-- START Source text --

If you are writing a C or C++ application and want random numbers, you can just read from /dev/random or /dev/urandom, or use the getrandom() system call:

#include <sys/random.h>

ssize_t getrandom(void *buf, size_t buflen, unsigned int flags);

There is also the ramdom() function call from the C library. This is a pseudo-random number generator from the C library but is considered to be nonsecure for cryptographic use cases.

#include <stdlib.h>

long random(void);

On top of that, there are user-space applications capable of generating random numbers, such as OpenSSL.

OpenSSL has its own algorithm for generating random numbers that use /dev/urandom (by default) as the entropy source for generating the seed.

-- END Source text --
-- START Working data --

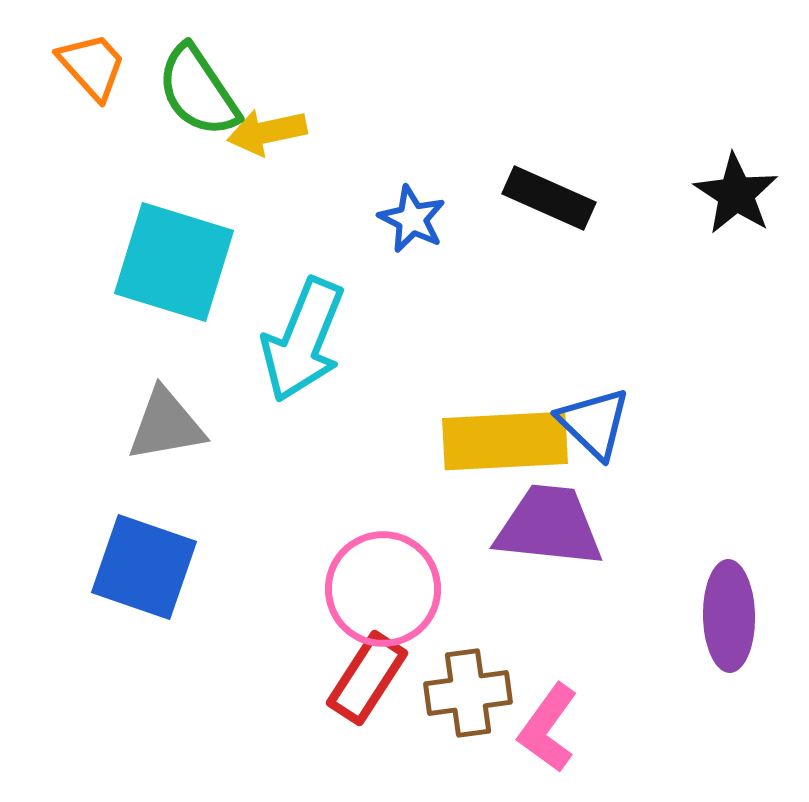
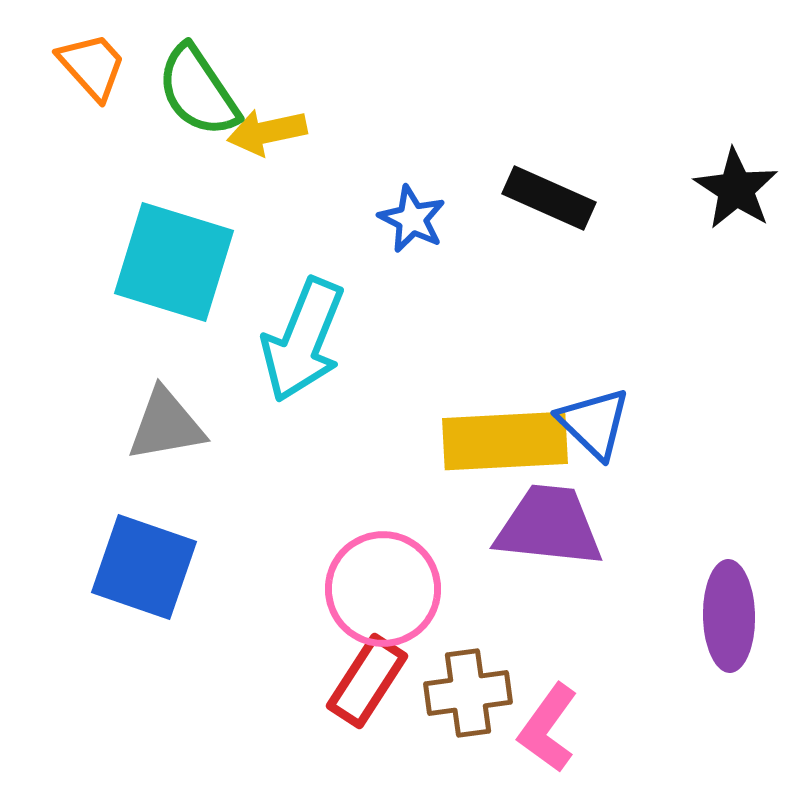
black star: moved 5 px up
red rectangle: moved 3 px down
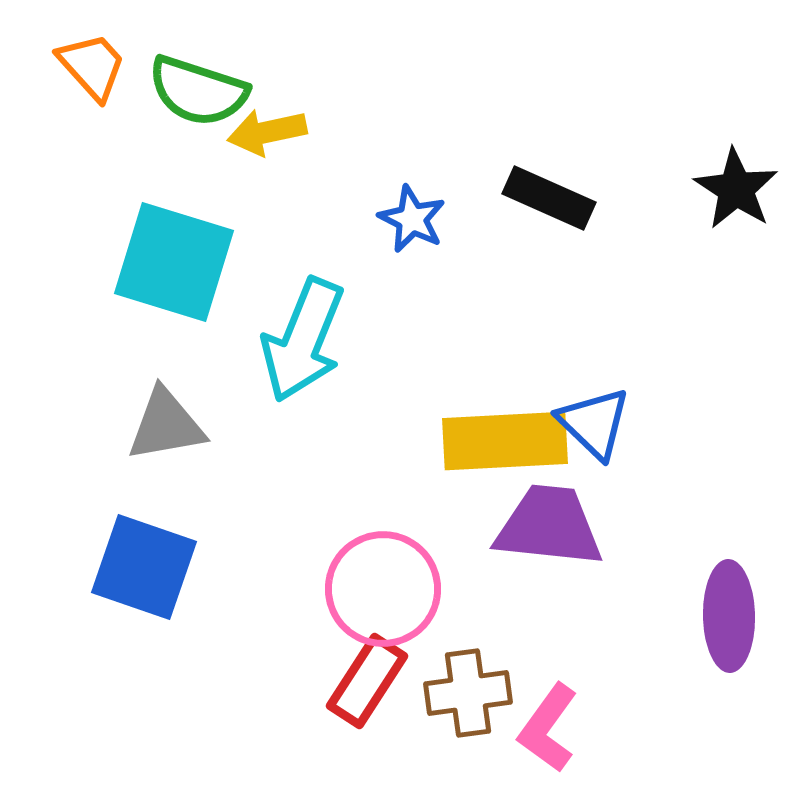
green semicircle: rotated 38 degrees counterclockwise
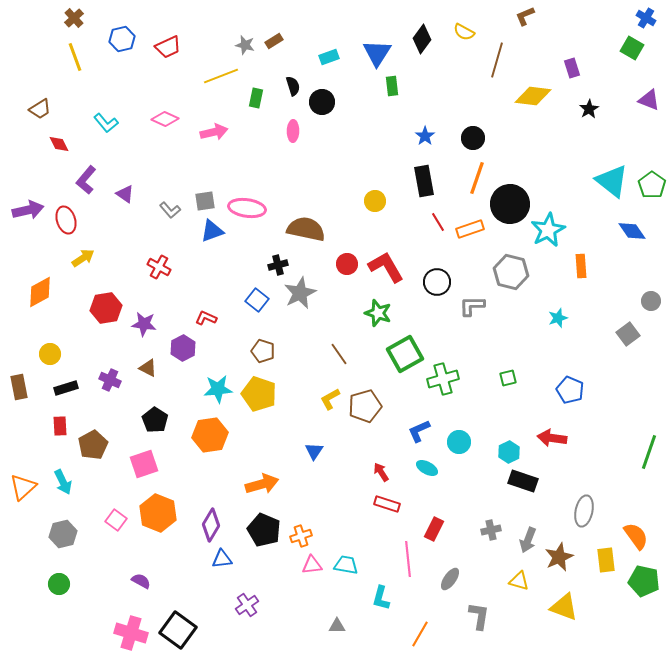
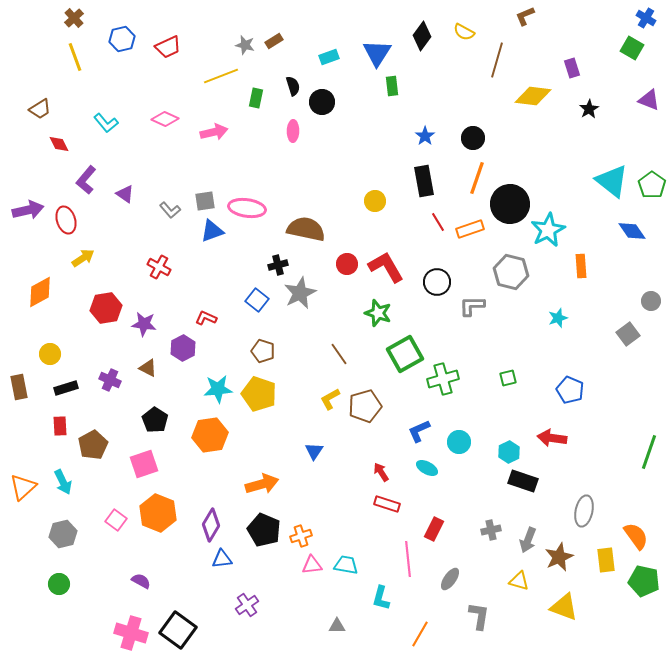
black diamond at (422, 39): moved 3 px up
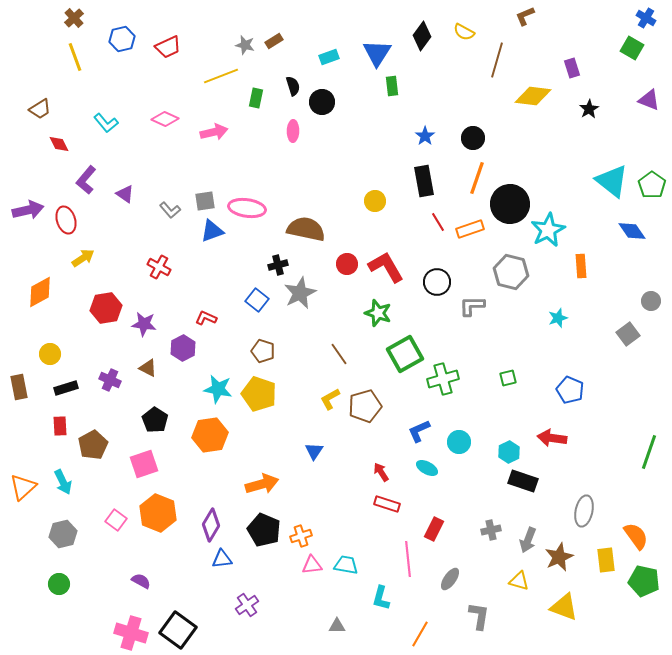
cyan star at (218, 389): rotated 16 degrees clockwise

-- END Working data --

[Task instructions]:
**a)** Summarize the text on random numbers in C and C++ in two sentences.
**b)** In the records, rename "diamond" to "rhombus" across the stretch from the line containing "black diamond at (422, 39): moved 3 px up" through the end of the records, changing nothing else. Leave the pictures out.

[Expected responses]:
**a)** A C or C++ application can get random numbers by reading from /dev/random or /dev/urandom, by calling getrandom(), or by using the C library's random() function, which is a pseudo-random generator considered nonsecure for cryptographic use. User-space applications such as OpenSSL can also generate random numbers, and OpenSSL's own algorithm uses /dev/urandom by default as the entropy source for its seed.

**b)**
black rhombus at (422, 39): moved 3 px up
cyan star at (218, 389): rotated 16 degrees clockwise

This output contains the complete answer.